Amory Lovins, Senior Fellow

Amory Lovins, a MacArthur Fellow and consultant physicist, has advised the energy and other industries for more than three decades as well as the U.S. Departments of Energy and Defense. He is published in 29 books and hundreds of papers and his work in 50+ countries has been recognized by the “Alternative Nobel,” Onassis, Nissan, Shingo, and Mitchell Prizes, the Benjamin Franklin and Happold Medals, nine honorary doctorates, honorary membership of the American Institute of Architects, and the Heinz, Lindbergh, Jean Meyer, Time Hero for the Planet, and World Technology Awards.

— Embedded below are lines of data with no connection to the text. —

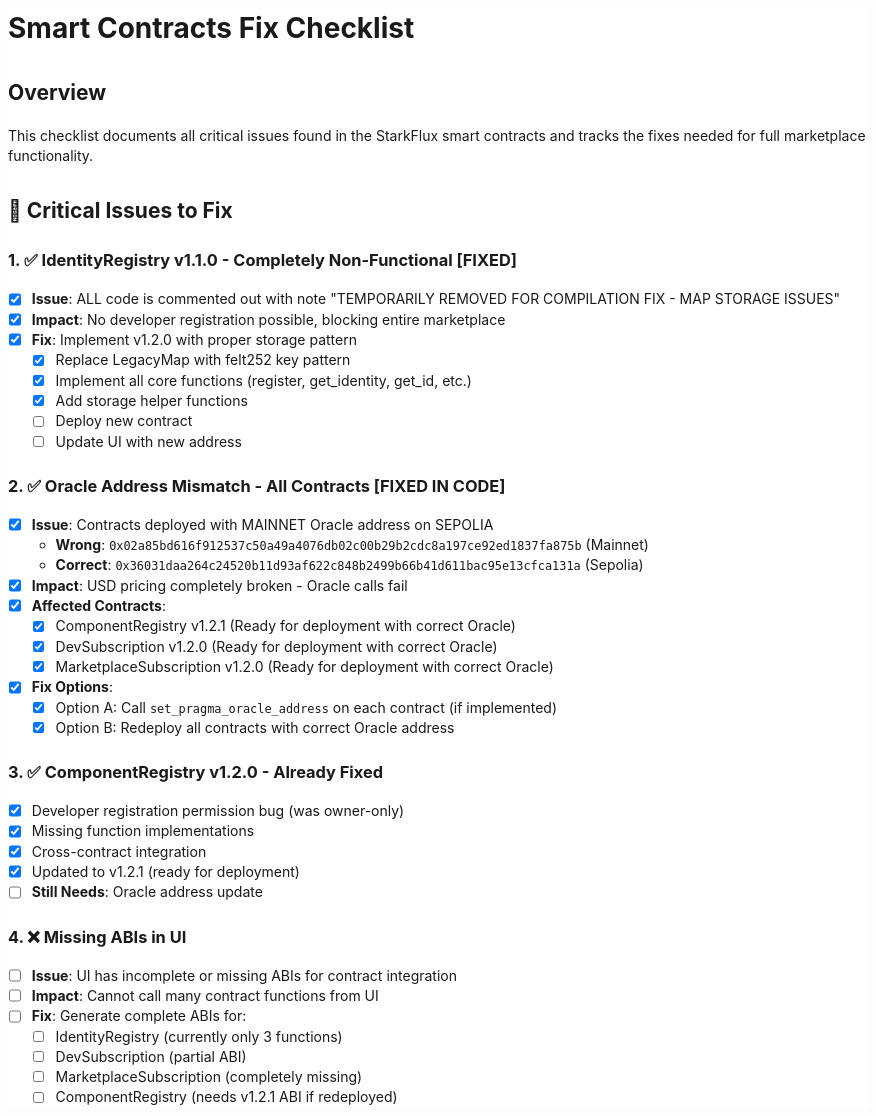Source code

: # Smart Contracts Fix Checklist

## Overview
This checklist documents all critical issues found in the StarkFlux smart contracts and tracks the fixes needed for full marketplace functionality.

## 🚨 Critical Issues to Fix

### 1. ✅ **IdentityRegistry v1.1.0 - Completely Non-Functional** [FIXED]
- [x] **Issue**: ALL code is commented out with note "TEMPORARILY REMOVED FOR COMPILATION FIX - MAP STORAGE ISSUES"
- [x] **Impact**: No developer registration possible, blocking entire marketplace
- [x] **Fix**: Implement v1.2.0 with proper storage pattern
  - [x] Replace LegacyMap with felt252 key pattern
  - [x] Implement all core functions (register, get_identity, get_id, etc.)
  - [x] Add storage helper functions
  - [ ] Deploy new contract
  - [ ] Update UI with new address

### 2. ✅ **Oracle Address Mismatch - All Contracts** [FIXED IN CODE]
- [x] **Issue**: Contracts deployed with MAINNET Oracle address on SEPOLIA
  - **Wrong**: `0x02a85bd616f912537c50a49a4076db02c00b29b2cdc8a197ce92ed1837fa875b` (Mainnet)
  - **Correct**: `0x36031daa264c24520b11d93af622c848b2499b66b41d611bac95e13cfca131a` (Sepolia)
- [x] **Impact**: USD pricing completely broken - Oracle calls fail
- [x] **Affected Contracts**:
  - [x] ComponentRegistry v1.2.1 (Ready for deployment with correct Oracle)
  - [x] DevSubscription v1.2.0 (Ready for deployment with correct Oracle)
  - [x] MarketplaceSubscription v1.2.0 (Ready for deployment with correct Oracle)
- [x] **Fix Options**:
  - [x] Option A: Call `set_pragma_oracle_address` on each contract (if implemented)
  - [x] Option B: Redeploy all contracts with correct Oracle address

### 3. ✅ **ComponentRegistry v1.2.0 - Already Fixed**
- [x] Developer registration permission bug (was owner-only)
- [x] Missing function implementations
- [x] Cross-contract integration
- [x] Updated to v1.2.1 (ready for deployment)
- [ ] **Still Needs**: Oracle address update

### 4. ❌ **Missing ABIs in UI**
- [ ] **Issue**: UI has incomplete or missing ABIs for contract integration
- [ ] **Impact**: Cannot call many contract functions from UI
- [ ] **Fix**: Generate complete ABIs for:
  - [ ] IdentityRegistry (currently only 3 functions)
  - [ ] DevSubscription (partial ABI)
  - [ ] MarketplaceSubscription (completely missing)
  - [ ] ComponentRegistry (needs v1.2.1 ABI if redeployed)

A Harvard and Oxford dropout and former Oxford don (receiving in consequence an Oxford MA by Special Resolution), Mr. Lovins advises industries and governments worldwide, and has briefed 19 heads of state. Mr. Lovins co founded and is chairman and chief scientist of Rocky Mountain Institute (www.rmi.org), an independent, market-oriented, entrepreneurial, nonprofit, nonpartisan think-and-do tank that creates abundance by design. Much of its path finding work on advanced resource productivity (typically with expanding returns to investment) and innovative business strategies is synthesized in Natural Capitalism (www.natcap.org). This intellectual capital provides most of RMI’s revenue through private-sector consultancy that has served or been invited by more than 80 Fortune 500 firms, lately redesigning $30 billion worth of facilities spanning 29 sectors. RMI spun off E SOURCE (www.esource.com) in 1992 and Fiberforge, Inc. (www.fiberforge.com), a composites engineering firm that Mr. Lovins chairs, in 1999; its technology permits cost- effective manufacturing of the ultra light-hybrid Hypercar® vehicles he invented in 1991. His 28th book is Small Is Profitable (www.smallisprofitable.org), an Economist book of the year that was published in 2002, and his Pentagon- cosponsored 29th book, Winning the Oil Endgame (www.oilendgame.com), in 2004.